Limits of the present study include the relatively low number of the subjects analyzed. In particular, we report only 3 moderate forms of new BPD and 11 of mild BPD. This may be due to the enrollment rules of our previous study [1], causing us to lose some neonates not intubated, receiving only continuous positive airway pressure or O2 by nasal cannula and possibly developing CLD. During the period of this study only two newborns were not ventilated but received nasal continuous positive airway pressure and O2 therapy and developed CLD, categorized as mild new BPD. None of the other infants without mechanical ventilation developed CLD. Therefore the limited number of unincluded newborns cannot represent an important bias.

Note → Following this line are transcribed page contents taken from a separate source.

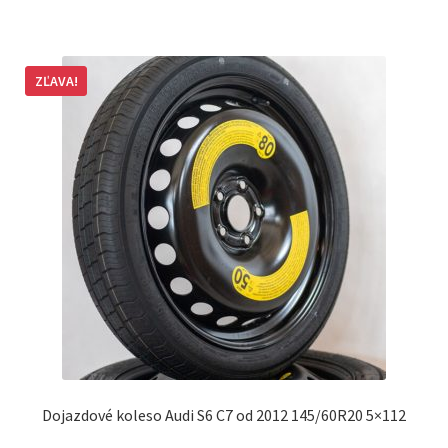
ZĽAVA!
Dojazdové koleso Audi S6 C7 od 2012 145/60R20 5×112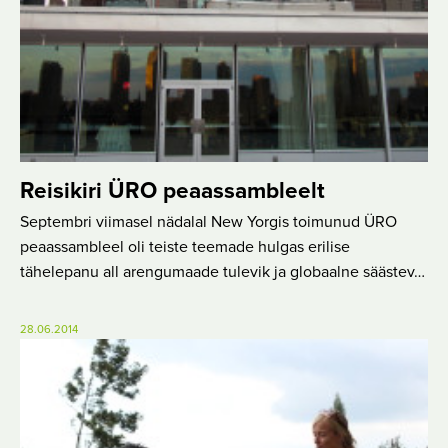
Reisikiri ÜRO peaassambleelt
Septembri viimasel nädalal New Yorgis toimunud ÜRO
peaassambleel oli teiste teemade hulgas erilise
tähelepanu all arengumaade tulevik ja globaalne säästev…
28.06.2014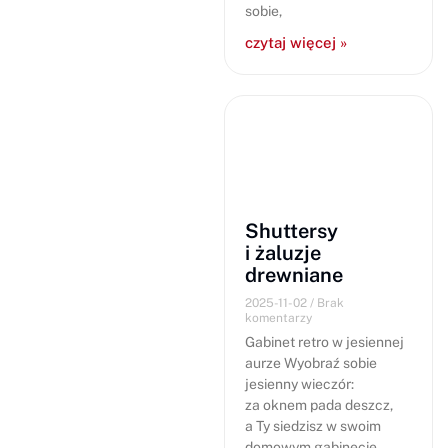
sobie,
czytaj więcej »
Shuttersy
i żaluzje
drewniane
2025-11-02
Brak
komentarzy
Gabinet retro w jesiennej
aurze Wyobraź sobie
jesienny wieczór:
za oknem pada deszcz,
a Ty siedzisz w swoim
domowym gabinecie.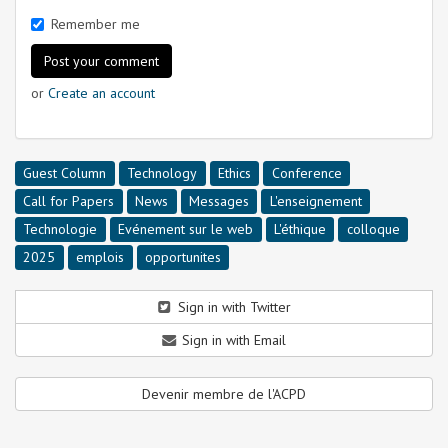
Remember me
or
Create an account
Guest Column
Technology
Ethics
Conference
Call for Papers
News
Messages
L'enseignement
Technologie
Evénement sur le web
L'éthique
colloque
2025
emplois
opportunites
Sign in with Twitter
Sign in with Email
Devenir membre de l'ACPD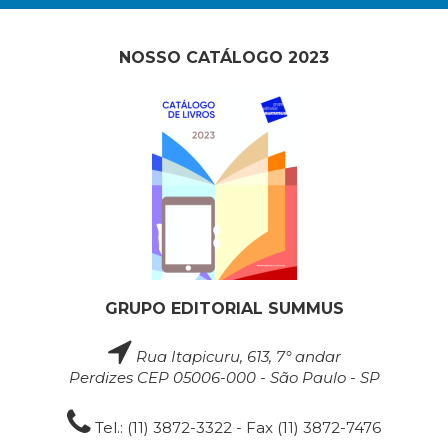
NOSSO CATÁLOGO 2023
GRUPO EDITORIAL SUMMUS
Rua Itapicuru, 613, 7° andar
Perdizes CEP 05006-000 - São Paulo - SP
Tel.: (11) 3872-3322 - Fax (11) 3872-7476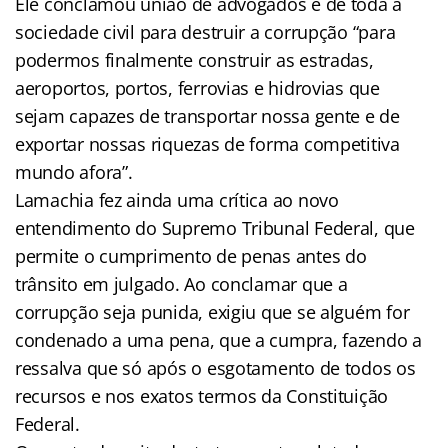
Ele conclamou união de advogados e de toda a
sociedade civil para destruir a corrupção “para
podermos finalmente construir as estradas,
aeroportos, portos, ferrovias e hidrovias que
sejam capazes de transportar nossa gente e de
exportar nossas riquezas de forma competitiva
mundo afora”.
Lamachia fez ainda uma crítica ao novo
entendimento do Supremo Tribunal Federal, que
permite o cumprimento de penas antes do
trânsito em julgado. Ao conclamar que a
corrupção seja punida, exigiu que se alguém for
condenado a uma pena, que a cumpra, fazendo a
ressalva que só após o esgotamento de todos os
recursos e nos exatos termos da Constituição
Federal.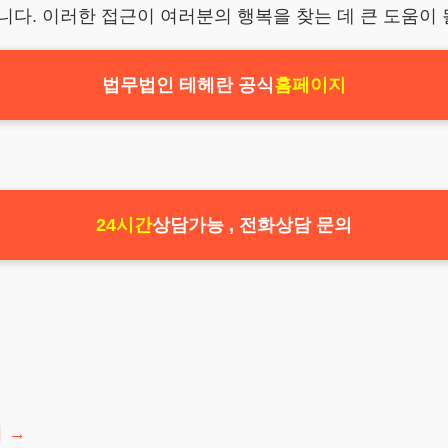
니다. 이러한 접근이 여러분의 행복을 찾는 데 큰 도움이 
법무법인 테헤란 공식
홈페이지
24시간
상담가능 , 전화상담 문의
기
→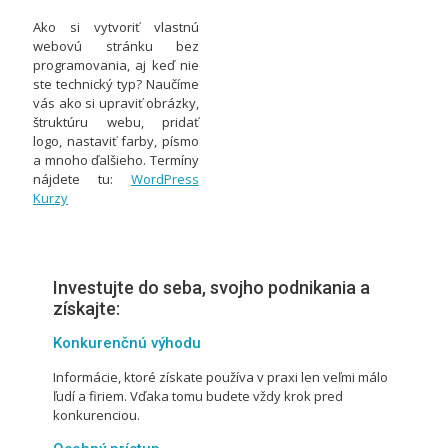
Ako si vytvoriť vlastnú
webovú stránku bez
programovania, aj keď nie
ste technický typ? Naučíme
vás ako si upraviť obrázky,
štruktúru webu, pridať
logo, nastaviť farby, písmo
a mnoho ďalšieho. Termíny
nájdete tu:
WordPress
Kurzy
Investujte do seba, svojho podnikania a
získajte:
Konkurenčnú výhodu
Informácie, ktoré získate používa v praxi len veľmi málo
ľudí a firiem. Vďaka tomu budete vždy krok pred
konkurenciou.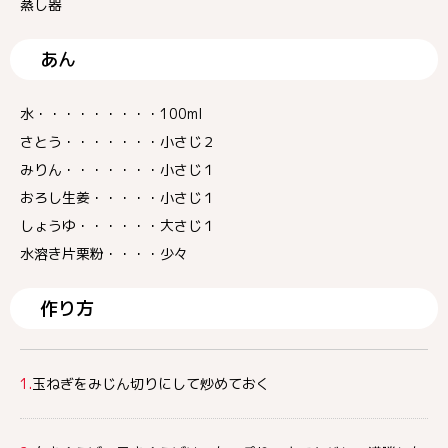
蒸し器
あん
水・・・・・・・・・100ml
さとう・・・・・・・小さじ２
みりん・・・・・・・小さじ１
おろし生姜・・・・・小さじ１
しょうゆ・・・・・・大さじ１
水溶き片栗粉・・・・少々
作り方
1.
玉ねぎをみじん切りにして炒めておく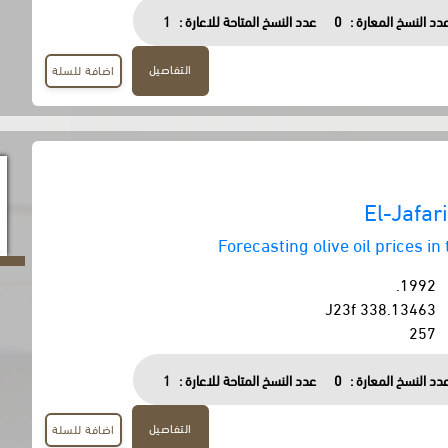
دد النسخ المعارة :
0
عدد النسخ المتاحة للاعارة :
1
التفاصيل
اضافة للسلة
El-Jafa
Forecasting olive oil prices i
1992.
338.13463 J23f
257
دد النسخ المعارة :
0
عدد النسخ المتاحة للاعارة :
1
التفاصيل
اضافة للسلة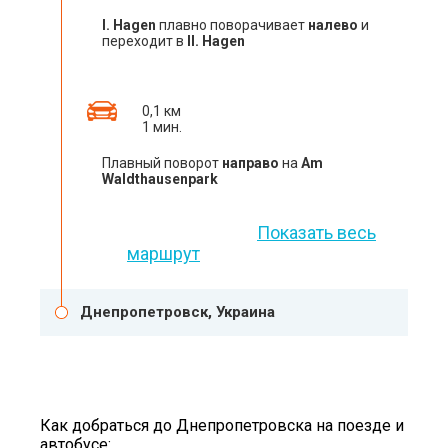
I. Hagen
плавно поворачивает
налево
и
переходит в
II. Hagen
0,1 км
1 мин.
Плавный поворот
направо
на
Am
Waldthausenpark
Показать весь
маршрут
Днепропетровск, Украина
Как добраться до Днепропетровска на поезде и
автобусе: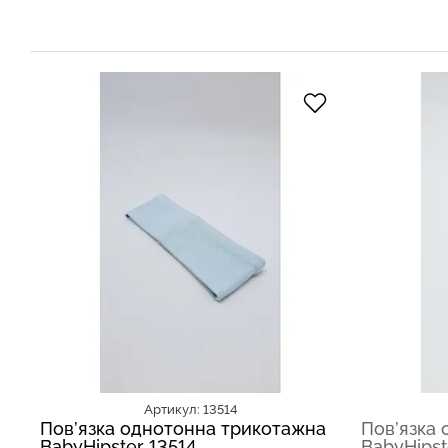
Артикул: 13514
Пов’язка однотонна трикотажна
Пов’язка
BabyHipster 13514
BabyHipst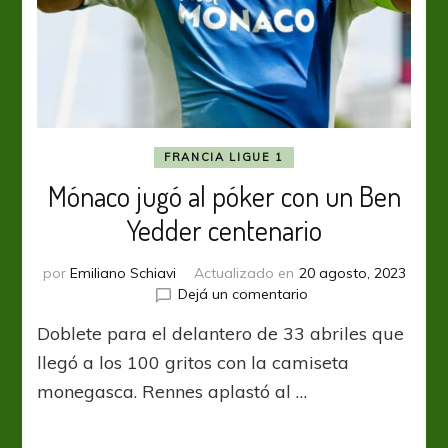
FRANCIA LIGUE 1
Mónaco jugó al póker con un Ben
Yedder centenario
por
Emiliano Schiavi
Actualizado en
20 agosto, 2023
en
Dejá un comentario
Mónaco
Doblete para el delantero de 33 abriles que
jugó
al
llegó a los 100 gritos con la camiseta
póker
monegasca. Rennes aplastó al …
con
un
Ben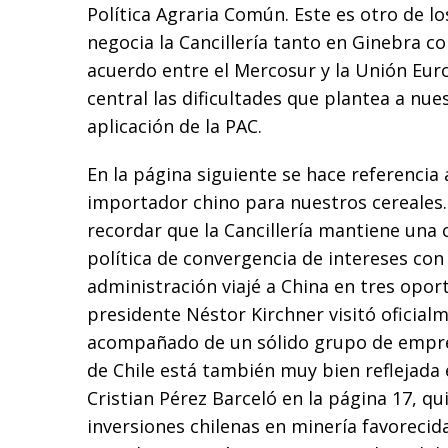
Política Agraria Común. Este es otro de l
negocia la Cancillería tanto en Ginebra c
acuerdo entre el Mercosur y la Unión Eu
central las dificultades que plantea a nue
aplicación de la PAC.
En la página siguiente se hace referencia
importador chino para nuestros cereales
recordar que la Cancillería mantiene una 
política de convergencia de intereses con
administración viajé a China en tres oport
presidente Néstor Kirchner visitó oficial
acompañado de un sólido grupo de empres
de Chile está también muy bien reflejada
Cristian Pérez Barceló en la página 17, qu
inversiones chilenas en minería favorecid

In conclusion, it is possible that with the new definition of BPD only the mild forms accord with the theory of impaired lung maturation suggested by increases in neo-angiogenic modulators, while the moderate/severe forms are characterized by both inflammatory and fibrotic processes. The results presented here are in agreement with two possible main mechanisms, the first being prevalently inflammatory (overt forms of CLD/BPD) and the second angiogenic (maturative with impaired alveolar and pulmonary vascular development coinciding with the mild forms of new BPD). An early screening of a few serum mediators may be useful for defining the risk of developing mild or severe forms of chronic lung disease of the newborns, addressing a potential need for a different selection of therapies, in particular corticosteroids and surfactant at varying doses.